Revolutionising the comment section one NFT at a time

The problem NFsTreamer solves

Existing centralized content platforms such as Twitch and Youtube take a cut from the creator’s revenue, which significantly hurts their earnings. We plan on bypassing the middleman and giving creators the freedom to generate their own revenue from their audience. We use collectible NFTs made by the creators, which the fans purchase and show as emotes in the creator’s twitch streams, thereby giving a genuine use case for NFTs apart from just a store of value in marketplaces.

We also eliminate the entry barrier of high gas fees, by giving the option of lazy minting to creators. So, with this creators can instantly create NFT vouchers for their creations without worrying about gas fees. Then when an actual user wants to buy their NFT, they can pay the gas fees and the listing price to acquire it.

Once you purchase your NFTs you can display in the creator’s Twitch stream by using it as emotes. This provides a proper use case for NFTs, where your NFTs are displayed on chat and the entire community can see it, instead of just relegating them as a store of value.

Challenges I ran into

  1. Lazy minting (dealing with counterfeit vouchers)
    We wanted to make the platform openly accessible to creators whether they can afford to or not. Essentially getting a space where they can upload their content for free and not pay the gas fees (get the end user to pay for the gas fees)
    In order to do this we deploy the contract with the wallet address of the creator and set it as the minter role in the smart contract as shown below.

constructor(address payable minter)
ERC721("LazyNFT", "LAZ")

- _What the exercise asks_
Repeat the passage of the NFsTreamer description starting with "Revolutionising the comment" and going on through "to acquire it.". The entries that follow come from a separate source and are unrelated to the NFsTreamer description.

- _Supplied entries_
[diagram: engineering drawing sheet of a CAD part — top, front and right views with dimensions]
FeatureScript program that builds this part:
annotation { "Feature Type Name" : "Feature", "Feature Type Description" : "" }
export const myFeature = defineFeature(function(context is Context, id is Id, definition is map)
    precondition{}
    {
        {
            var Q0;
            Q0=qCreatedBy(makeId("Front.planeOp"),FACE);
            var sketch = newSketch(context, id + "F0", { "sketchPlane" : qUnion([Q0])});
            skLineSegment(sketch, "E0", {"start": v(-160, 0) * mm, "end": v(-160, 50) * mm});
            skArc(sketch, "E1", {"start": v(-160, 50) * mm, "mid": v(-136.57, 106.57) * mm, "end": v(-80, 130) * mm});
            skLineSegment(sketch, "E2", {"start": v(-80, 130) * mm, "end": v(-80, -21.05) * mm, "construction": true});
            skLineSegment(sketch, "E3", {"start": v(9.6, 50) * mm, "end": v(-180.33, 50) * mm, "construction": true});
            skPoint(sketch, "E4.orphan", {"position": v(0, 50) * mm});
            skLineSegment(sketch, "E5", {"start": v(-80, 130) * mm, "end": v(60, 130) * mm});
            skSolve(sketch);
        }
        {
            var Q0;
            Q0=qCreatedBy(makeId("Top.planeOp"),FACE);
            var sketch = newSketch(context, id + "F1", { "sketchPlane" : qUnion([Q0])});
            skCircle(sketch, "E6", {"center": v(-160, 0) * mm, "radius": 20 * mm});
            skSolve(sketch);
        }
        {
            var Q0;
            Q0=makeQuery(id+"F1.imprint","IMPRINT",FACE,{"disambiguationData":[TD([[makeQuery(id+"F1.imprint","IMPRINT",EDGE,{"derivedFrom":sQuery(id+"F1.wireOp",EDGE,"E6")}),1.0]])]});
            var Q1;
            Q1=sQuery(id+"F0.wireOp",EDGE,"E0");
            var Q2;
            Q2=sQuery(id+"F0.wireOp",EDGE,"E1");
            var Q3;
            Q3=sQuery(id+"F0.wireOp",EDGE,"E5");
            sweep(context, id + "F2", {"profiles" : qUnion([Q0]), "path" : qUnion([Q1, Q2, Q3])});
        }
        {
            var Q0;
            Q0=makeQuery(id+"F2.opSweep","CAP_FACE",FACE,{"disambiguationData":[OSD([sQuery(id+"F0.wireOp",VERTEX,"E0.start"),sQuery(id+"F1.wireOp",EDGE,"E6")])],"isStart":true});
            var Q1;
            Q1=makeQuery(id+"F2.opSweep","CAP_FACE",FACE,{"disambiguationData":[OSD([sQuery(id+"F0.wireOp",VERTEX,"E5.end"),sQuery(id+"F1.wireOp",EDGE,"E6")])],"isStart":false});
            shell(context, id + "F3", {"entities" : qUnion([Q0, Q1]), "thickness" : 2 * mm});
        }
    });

- _Written solution_
Revolutionising the comment section one NFT at a time

The problem NFsTreamer solves

Existing centralized content platforms such as Twitch and Youtube take a cut from the creator’s revenue, which significantly hurts their earnings. We plan on bypassing the middleman and giving creators the freedom to generate their own revenue from their audience. We use collectible NFTs made by the creators, which the fans purchase and show as emotes in the creator’s twitch streams, thereby giving a genuine use case for NFTs apart from just a store of value in marketplaces.

We also eliminate the entry barrier of high gas fees, by giving the option of lazy minting to creators. So, with this creators can instantly create NFT vouchers for their creations without worrying about gas fees. Then when an actual user wants to buy their NFT, they can pay the gas fees and the listing price to acquire it.